**ASSIGNED TASK**: Using the listing below, set down each line from the line containing "diverse beauty and" through the line containing "combinations create harmony", both ends included, exactly and with nothing added.

**ENTRIES PROVIDED**:
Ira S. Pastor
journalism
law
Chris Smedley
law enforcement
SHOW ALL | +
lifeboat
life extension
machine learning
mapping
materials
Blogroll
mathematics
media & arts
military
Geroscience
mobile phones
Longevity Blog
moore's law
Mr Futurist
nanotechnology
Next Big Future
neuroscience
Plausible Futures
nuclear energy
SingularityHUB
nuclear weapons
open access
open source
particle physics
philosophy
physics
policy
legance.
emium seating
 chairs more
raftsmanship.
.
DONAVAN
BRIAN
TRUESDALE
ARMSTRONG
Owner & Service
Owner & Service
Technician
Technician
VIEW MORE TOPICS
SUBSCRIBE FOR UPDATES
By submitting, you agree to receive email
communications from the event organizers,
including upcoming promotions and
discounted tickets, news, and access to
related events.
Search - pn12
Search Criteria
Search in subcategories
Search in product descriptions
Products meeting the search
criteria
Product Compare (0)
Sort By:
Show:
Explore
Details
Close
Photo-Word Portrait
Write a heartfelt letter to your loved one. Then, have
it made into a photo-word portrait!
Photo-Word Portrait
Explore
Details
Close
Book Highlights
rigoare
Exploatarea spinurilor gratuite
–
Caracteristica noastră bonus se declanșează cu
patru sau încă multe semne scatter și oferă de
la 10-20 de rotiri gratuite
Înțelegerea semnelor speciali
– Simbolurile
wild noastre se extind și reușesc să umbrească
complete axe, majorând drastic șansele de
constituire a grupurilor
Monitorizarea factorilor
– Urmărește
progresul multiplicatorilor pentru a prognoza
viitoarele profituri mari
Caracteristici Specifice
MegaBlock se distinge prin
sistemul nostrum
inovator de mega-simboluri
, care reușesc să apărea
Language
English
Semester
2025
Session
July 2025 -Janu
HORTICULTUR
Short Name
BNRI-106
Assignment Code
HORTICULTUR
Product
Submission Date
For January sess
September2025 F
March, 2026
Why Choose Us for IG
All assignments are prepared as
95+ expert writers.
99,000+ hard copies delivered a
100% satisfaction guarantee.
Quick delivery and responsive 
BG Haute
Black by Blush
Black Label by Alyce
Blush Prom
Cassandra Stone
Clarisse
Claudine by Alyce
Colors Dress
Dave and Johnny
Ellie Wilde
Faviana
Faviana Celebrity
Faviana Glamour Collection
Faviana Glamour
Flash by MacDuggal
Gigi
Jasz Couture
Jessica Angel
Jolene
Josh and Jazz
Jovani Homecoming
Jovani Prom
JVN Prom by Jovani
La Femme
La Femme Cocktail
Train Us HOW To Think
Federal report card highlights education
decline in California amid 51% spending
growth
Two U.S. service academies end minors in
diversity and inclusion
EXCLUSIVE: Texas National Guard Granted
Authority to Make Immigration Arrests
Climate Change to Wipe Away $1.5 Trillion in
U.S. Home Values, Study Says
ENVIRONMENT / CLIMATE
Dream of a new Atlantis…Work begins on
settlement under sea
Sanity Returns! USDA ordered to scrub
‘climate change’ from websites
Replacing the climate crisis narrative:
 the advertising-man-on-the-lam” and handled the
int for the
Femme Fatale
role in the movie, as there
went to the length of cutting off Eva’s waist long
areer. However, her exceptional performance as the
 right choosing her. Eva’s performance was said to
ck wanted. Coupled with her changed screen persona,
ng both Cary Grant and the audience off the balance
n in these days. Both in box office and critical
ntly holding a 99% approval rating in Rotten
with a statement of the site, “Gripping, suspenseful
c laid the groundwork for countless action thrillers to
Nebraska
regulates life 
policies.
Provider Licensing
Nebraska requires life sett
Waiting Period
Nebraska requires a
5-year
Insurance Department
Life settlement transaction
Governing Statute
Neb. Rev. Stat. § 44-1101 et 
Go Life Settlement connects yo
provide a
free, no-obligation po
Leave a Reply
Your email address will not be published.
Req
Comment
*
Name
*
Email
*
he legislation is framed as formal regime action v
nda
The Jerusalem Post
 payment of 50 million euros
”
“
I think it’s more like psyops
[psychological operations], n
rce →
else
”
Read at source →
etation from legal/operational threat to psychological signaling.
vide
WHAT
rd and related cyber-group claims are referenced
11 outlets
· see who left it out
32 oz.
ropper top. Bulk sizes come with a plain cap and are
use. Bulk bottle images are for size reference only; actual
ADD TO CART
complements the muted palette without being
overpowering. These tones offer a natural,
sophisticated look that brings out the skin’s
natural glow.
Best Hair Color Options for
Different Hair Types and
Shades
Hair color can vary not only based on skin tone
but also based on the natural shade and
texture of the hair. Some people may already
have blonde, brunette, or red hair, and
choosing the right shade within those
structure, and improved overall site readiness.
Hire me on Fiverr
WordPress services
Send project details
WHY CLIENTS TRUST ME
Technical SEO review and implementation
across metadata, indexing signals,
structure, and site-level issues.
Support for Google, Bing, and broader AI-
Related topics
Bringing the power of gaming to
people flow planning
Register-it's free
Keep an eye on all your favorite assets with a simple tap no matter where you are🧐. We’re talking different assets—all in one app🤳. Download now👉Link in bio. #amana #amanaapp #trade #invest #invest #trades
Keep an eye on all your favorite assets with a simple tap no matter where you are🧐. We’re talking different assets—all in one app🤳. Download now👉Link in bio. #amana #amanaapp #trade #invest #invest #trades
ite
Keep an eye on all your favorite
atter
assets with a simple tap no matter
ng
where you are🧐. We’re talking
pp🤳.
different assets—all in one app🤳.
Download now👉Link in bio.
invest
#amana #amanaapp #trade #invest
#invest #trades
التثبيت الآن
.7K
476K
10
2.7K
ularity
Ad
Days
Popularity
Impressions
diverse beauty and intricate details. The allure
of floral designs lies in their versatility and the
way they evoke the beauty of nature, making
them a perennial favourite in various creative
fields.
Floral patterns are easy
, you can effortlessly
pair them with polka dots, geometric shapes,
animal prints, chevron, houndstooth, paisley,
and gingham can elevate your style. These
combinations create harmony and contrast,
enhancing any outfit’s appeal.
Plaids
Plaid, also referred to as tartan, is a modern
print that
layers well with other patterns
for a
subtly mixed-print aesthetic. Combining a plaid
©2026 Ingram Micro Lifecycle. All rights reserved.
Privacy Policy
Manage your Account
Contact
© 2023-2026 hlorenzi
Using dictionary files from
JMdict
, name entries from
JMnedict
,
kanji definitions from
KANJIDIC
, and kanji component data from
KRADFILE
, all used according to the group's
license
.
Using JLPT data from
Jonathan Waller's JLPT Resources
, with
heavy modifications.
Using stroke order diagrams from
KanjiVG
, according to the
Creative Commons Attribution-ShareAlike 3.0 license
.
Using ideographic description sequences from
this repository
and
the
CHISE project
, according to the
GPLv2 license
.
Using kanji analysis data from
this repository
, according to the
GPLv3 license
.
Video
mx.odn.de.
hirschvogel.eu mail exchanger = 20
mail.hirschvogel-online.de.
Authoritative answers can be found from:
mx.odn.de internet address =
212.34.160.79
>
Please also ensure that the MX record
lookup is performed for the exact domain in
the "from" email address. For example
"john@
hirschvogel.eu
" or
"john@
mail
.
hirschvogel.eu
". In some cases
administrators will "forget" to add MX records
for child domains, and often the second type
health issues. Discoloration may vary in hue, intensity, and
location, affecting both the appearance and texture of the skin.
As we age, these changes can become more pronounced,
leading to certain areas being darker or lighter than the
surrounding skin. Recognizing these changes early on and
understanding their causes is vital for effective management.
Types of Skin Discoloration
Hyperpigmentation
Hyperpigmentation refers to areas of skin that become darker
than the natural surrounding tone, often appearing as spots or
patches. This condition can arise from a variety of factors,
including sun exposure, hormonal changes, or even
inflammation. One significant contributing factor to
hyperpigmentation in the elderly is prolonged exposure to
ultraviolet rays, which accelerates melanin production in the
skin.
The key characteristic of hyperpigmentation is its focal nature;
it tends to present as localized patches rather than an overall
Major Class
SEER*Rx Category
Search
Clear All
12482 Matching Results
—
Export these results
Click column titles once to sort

**EXERCISE RESPONSE**:
diverse beauty and intricate details. The allure
of floral designs lies in their versatility and the
way they evoke the beauty of nature, making
them a perennial favourite in various creative
fields.
Floral patterns are easy
, you can effortlessly
pair them with polka dots, geometric shapes,
animal prints, chevron, houndstooth, paisley,
and gingham can elevate your style. These
combinations create harmony and contrast,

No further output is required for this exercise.